De modo que, he aquí un intento de conclusión.
Que las redes hagan expansiva y a la vez exponencial a la maldad tras la mentira que deliberadamente desinforma y transita dentro de ellas es cosa que debe tratarse; pero sin mengua de tener presente –pienso en Esopo y lo que de él nos recuerda Jorge Ignacio Covarrubias (Las lenguas de Esopo, La Lengua Viva, 9 de abril de 2014)– que la lengua “es el fundamento de la filosofía y de las ciencias, el órgano de la verdad y la razón”.
La comunicación ata, la incomunicación que asímismo provoca el engaño –tanto como su censura– disuelve. Con la lengua, según el fabulista de la Antigua Grecia, “se miente, con la lengua se calumnia, con la lengua se insulta, con la lengua se rompen las amistades. Es el órgano de la blasfemia y la impiedad”.
No solo eso, lo que más se advierte, por sobre la mentira, es la confusión deliberada que a tal propósito se hace del significado cierto de las palabras; algo más que la explicable confusión entre las lenguas. Aquella hace imposible la movilidad de las audiencias e incrementa la parálisis de las percepciones, por cuanto desfigura las realidades antes que falsearlas. Téngase presente, al respecto, que por la lengua “entramos en la sociedad; por ella la sociedad entra en nosotros. Ella es la red que lanzamos sobre la realidad para pescar significación. No es otro conocimiento más: es la base del conocimiento” y de la cultura, a fin de cuentas (Asdrúbal Aguiar, Leer y pensar en español, Centro Virtual Cervantes, 2004).

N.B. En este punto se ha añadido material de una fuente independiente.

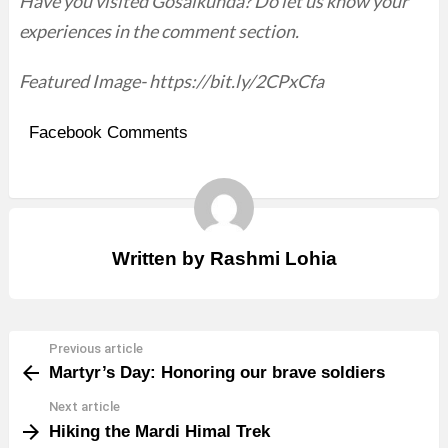
Have you visited Gosaikunda? Do let us know your
experiences in the comment section.
Featured Image- https://bit.ly/2CPxCfa
Facebook Comments
Written by
Rashmi Lohia
Previous article
See
Martyr’s Day: Honoring our brave soldiers
more
Next article
Hiking the Mardi Himal Trek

En el mundo de las redes –en lo particular dado el ejercicio de democracia directa o “contra-democracia” instantánea inherente a la ciudadanía digital y que se concreta en la práctica habitual de un periodismo no profesional, otra de sus resultantes, en adición, es que se le pone término final a la neta separación entre la intimidad o el ámbito privado o privativo de las personas– llena de “incidentalismos” –y el espacio de lo público. Tanto que el internauta, si bien, por una parte, reclama verse protegido en sus datos personales y en el uso que hacen de ellos los grandes servidores o plataformas que sostienen al andamiaje de las redes, considerándolo abusivo, apenas le falta –lo dice bien Bauman, con su giro metafórico– “instalar micrófonos en sus confesionarios y conectarlos a una red pública”. Por lo pronto, traslada sus dramas personales u orfandades, con sus lenguajes domésticos y coloquiales, al quehacer y la preocupación colectivas, trastornando o a lo mejor renovando también el sentido y la finalidad trascendente de la política en la democracia. Aún no lo sabemos. Cabe estar atentos, con espíritu crítico y abierto.

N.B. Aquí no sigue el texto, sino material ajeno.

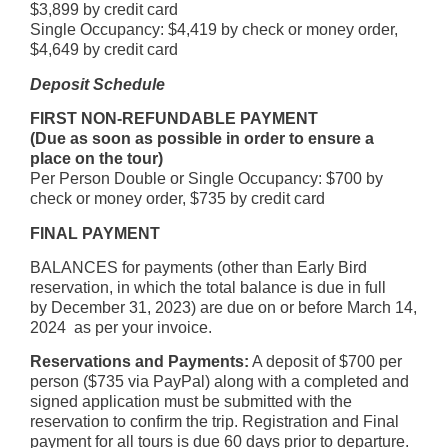
$3,899 by credit card
Single Occupancy: $4,419 by check or money order,
$4,649 by credit card
Deposit Schedule
FIRST NON-REFUNDABLE PAYMENT
(Due as soon as possible in order to ensure a
place on the tour)
Per Person Double or Single Occupancy: $700 by
check or money order, $735 by credit card
FINAL PAYMENT
BALANCES for payments (other than Early Bird
reservation, in which the total balance is due in full
by December 31, 2023) are due on or before March 14,
2024 as per your invoice.
Reservations and Payments:
A deposit of $700 per
person ($735 via PayPal) along with a completed and
signed application must be submitted with the
reservation to confirm the trip. Registration and Final
payment for all tours is due 60 days prior to departure.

“Lo que se ha roto ya no puede ser pegado”, lo dice Bauman, antes de alertarnos: “Abandonen toda esperanza de unidad, tanto futura como pasada, ustedes, los que ingresan al mundo de la modernidad fluida. Ya es tiempo de anunciar, como lo hizo recientemente Alain Touraine, “la muerte de la definición del ser humano como ser social, definido por su lugar en una sociedad que determina sus acciones y comportamientos”.

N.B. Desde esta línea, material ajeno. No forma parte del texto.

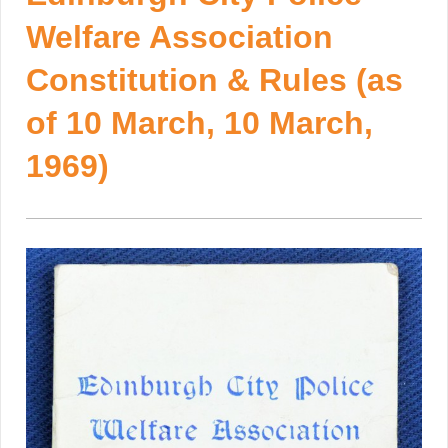
Welfare Association
Constitution & Rules (as
of 10 March, 10 March,
1969)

La democracia de casino sobrevenida, la de usa y tire, la del chismorreo, la del hablar para oírse uno mismo, en fin, viene empujando a los políticos y de suyo a todos los que participan de la experiencia de la libertad, a ser y comportarse como celebridades u objetos de idolatría. La “política de vida” se idolatra en el político como en los actores de teatro, en función de sus haceres íntimos y los deseos colectivos de emulación de lo personal. No cuenta más el valor de los gobernantes o aspirantes al poder que muestran un camino o un modelo de sociedad a seguir, salvo, por lo pronto y como lo hemos advertido, quienes se asumen como albaceas de la cultura amenazada y cuyos valores éticos logran incidir en la reflexión personal e íntima predominantes. En fin, como ocurre también en el mundo del espectáculo, la durabilidad del político se hace precaria, pero a la vez es intensa.
*La primera parte de este ensayo fue publicada el domingo 26 de enero de 2020.